BS ISO 22426:2020 pdf download – Assessment of the effectiveness of cathodic protection based on coupon measurements
4 Assessment of CP effectiveness
The assessment of the effectiveness of CP in accordance with ISO 15589-1 is based on an IR-free potential measurement. The determination of the IR-free potential on the cathodically protected structure is only possible based on combined direct current voltage gradient and close-interval potential survey measurements. This method is called “intensive measurement” and is described in EN 13509. This method requires, however, significant measurable voltage gradients associated with individual coating defects in order to allow for a reliable assessment of their IR-free potential and demonstrating conformity to ISO 15589-1. As a consequence, the determination of IR-free potential and demonstrating conformity to ISO 15589-1 is no longer possible on today’s structures with high-quality coating systems. While it is still possible to determine instant-off potentials on many structures and use this reading as an approximation to the IR-free potential in certain cases, the increasing level of AC interference is preventing the separation of the earthing systems connected through decoupling devices from the cathodically protected structures for safety reasons. Similarly, in the presence of DC interference conditions, the determination of both IR-free potentials and instant-off potentials is not possible. As a consequence, on an increasing number of structures neither IR-free potentials nor instant-off potentials can be determined in order to demonstrate conformity to ISO 15589-1. The only remaining technology for demonstrating effectiveness is the use of coupons that are connected to the structure under investigation. The use of coupons is further required by ISO 18086. The determination of the effectiveness of CP under AC interference is only possible based on a current density measurement on coupons. The validity and accuracy of data obtained on coupons depend on a number of factors, such as location, geometry and bedding conditions. This document provides guidance on these aspects.
5 Application principles
5.1 IR-free potential measurements
The traditional coupon measurement technique has been used to demonstrate conformity of the coupon polarization, which is taken to be representative of the structure coating defects in accordance with the requirements of ISO 15589-1. There are several situations where the use of coupons is a feasible alternative to IR-free potential measurements directly on the structure. In particular, when accurate measurements directly on the structure itself are problematic. Examples include:
— in areas affected by traction stray currents and telluric currents;
— when dealing with the CP of complex structures;
— interference caused by two or more cathodically protected structures crossing or sharing the same right-of-way;
— interference between both parts of an isolating joint for a structure protected by two different CP systems one on each side of the joint;
— effects from equalizing currents from adjacent coating defects: the coupon may be regarded as one single coating defect exposed in the chemistry of the soil exactly where the coupon has been buried, whereas measurements on the structure may include a range of coating defects exposed in varying individual soil chemistries leading to the formation of potential differences and varying current demand;
— in areas where the CP is applied using several CP sources, and it is not possible or economically practical to synchronously turn off these CP sources. EN 13509, EN 50162, ISO 18086 and ISO 15589-1 allow for the use of coupons in such instances. 5.2 DC and AC currents and current densities The use of coupons allows for an assessment of current densities in order to demonstrate conformity to ISO 18086 and EN 50162.

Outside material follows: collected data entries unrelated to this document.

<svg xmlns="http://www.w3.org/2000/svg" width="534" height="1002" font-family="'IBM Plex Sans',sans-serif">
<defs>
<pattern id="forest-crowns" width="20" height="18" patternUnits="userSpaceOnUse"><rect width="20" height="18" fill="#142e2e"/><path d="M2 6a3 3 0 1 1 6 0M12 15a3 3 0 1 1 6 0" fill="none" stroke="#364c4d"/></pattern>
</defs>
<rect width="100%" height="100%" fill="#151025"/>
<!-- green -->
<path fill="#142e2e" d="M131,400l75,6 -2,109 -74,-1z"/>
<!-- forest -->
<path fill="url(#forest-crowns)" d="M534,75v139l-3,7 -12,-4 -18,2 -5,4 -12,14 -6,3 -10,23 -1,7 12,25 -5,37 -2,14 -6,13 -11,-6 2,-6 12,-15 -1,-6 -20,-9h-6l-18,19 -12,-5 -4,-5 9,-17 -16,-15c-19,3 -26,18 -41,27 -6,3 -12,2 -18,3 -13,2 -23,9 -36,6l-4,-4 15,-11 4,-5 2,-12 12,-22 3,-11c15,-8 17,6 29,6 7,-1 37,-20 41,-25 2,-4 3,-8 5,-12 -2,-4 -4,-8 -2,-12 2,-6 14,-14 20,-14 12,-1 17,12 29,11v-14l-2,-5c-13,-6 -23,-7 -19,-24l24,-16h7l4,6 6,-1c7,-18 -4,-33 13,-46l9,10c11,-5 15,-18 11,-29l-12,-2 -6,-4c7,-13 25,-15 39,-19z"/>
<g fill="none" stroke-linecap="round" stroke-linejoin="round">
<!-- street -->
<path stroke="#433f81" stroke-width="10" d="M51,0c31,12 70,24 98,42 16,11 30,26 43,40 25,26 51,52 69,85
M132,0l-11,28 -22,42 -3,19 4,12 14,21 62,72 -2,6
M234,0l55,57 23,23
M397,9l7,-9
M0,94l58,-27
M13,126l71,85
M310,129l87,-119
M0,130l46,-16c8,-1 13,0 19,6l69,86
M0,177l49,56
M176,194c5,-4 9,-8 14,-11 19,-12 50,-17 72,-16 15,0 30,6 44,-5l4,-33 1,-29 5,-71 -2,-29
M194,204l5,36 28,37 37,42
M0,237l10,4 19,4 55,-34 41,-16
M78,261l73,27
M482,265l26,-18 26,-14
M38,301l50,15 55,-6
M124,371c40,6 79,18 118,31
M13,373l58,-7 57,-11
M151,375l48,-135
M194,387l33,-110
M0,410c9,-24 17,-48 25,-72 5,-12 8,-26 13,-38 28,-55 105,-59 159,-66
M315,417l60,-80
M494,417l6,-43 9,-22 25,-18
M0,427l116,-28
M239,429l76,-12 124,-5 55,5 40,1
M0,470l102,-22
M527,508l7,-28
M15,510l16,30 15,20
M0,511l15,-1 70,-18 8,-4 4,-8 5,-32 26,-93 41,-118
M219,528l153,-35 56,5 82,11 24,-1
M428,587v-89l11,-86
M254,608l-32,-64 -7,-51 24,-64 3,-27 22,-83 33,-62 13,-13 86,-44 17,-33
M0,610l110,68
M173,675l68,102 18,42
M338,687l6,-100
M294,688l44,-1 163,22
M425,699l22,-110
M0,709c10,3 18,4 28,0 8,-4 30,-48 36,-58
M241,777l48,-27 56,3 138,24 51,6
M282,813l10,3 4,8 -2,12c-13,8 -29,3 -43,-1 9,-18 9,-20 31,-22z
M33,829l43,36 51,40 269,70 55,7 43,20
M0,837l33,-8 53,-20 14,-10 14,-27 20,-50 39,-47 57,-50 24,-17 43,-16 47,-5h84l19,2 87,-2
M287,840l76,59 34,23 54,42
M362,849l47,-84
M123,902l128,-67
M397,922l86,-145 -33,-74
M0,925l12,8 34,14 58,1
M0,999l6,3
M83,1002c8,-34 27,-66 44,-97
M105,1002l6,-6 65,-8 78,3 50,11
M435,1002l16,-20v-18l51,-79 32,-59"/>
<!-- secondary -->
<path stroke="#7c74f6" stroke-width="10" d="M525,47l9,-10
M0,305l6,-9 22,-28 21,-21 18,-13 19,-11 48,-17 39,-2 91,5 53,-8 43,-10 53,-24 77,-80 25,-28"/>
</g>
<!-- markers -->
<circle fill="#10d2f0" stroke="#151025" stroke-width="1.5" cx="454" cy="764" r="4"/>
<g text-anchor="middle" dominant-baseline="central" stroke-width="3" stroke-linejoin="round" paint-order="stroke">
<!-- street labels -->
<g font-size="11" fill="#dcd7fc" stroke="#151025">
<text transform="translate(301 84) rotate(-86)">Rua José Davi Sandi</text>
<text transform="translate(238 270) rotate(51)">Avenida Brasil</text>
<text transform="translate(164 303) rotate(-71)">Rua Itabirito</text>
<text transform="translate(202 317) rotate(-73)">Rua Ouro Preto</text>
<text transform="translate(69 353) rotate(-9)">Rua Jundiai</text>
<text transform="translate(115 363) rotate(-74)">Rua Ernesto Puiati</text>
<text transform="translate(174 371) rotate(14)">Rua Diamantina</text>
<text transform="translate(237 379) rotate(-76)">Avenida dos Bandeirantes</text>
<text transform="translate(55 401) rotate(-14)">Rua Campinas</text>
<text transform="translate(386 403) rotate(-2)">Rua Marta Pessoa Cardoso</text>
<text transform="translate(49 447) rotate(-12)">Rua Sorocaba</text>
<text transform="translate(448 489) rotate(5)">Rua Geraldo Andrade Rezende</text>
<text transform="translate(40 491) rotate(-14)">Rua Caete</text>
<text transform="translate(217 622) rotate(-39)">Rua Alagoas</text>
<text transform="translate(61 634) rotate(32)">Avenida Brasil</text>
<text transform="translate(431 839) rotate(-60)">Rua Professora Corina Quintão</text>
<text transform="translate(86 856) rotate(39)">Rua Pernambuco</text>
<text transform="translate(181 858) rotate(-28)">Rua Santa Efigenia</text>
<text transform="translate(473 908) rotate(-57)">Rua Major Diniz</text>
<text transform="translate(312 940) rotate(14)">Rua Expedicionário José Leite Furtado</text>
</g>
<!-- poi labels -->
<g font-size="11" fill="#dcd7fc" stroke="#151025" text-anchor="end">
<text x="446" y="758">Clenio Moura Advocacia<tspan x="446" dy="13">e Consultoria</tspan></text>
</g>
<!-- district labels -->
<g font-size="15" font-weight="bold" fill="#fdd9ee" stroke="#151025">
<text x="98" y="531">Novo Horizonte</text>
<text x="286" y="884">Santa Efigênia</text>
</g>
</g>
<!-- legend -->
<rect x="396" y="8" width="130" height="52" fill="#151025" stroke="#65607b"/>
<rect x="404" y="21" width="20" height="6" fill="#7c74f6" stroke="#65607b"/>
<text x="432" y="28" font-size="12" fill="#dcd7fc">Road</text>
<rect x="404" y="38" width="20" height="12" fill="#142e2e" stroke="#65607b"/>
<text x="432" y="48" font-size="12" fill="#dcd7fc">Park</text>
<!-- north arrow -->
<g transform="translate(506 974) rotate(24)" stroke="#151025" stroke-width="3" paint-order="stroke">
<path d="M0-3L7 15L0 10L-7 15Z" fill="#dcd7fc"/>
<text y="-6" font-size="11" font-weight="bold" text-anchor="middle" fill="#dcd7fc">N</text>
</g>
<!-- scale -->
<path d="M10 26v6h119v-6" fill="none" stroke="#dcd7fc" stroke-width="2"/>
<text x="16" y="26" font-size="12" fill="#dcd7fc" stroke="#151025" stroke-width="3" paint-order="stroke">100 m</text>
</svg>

The DC current consumed by a coupon is primarily used for assessing the significance of DC stray current interference. EN 50162 describes a procedure for the demonstration of effectiveness of CP based on current density. This involves measuring the DC current throughout a period of typically 24 h. From these measurements, a period is defined in which no interference is present (e.g. hours during the night when trains do not operate). This period is used as the reference value and the measure of the reference current under normal CP. Based on the analysis of these currents, an assessment of the effectiveness of CP under DC interference is performed.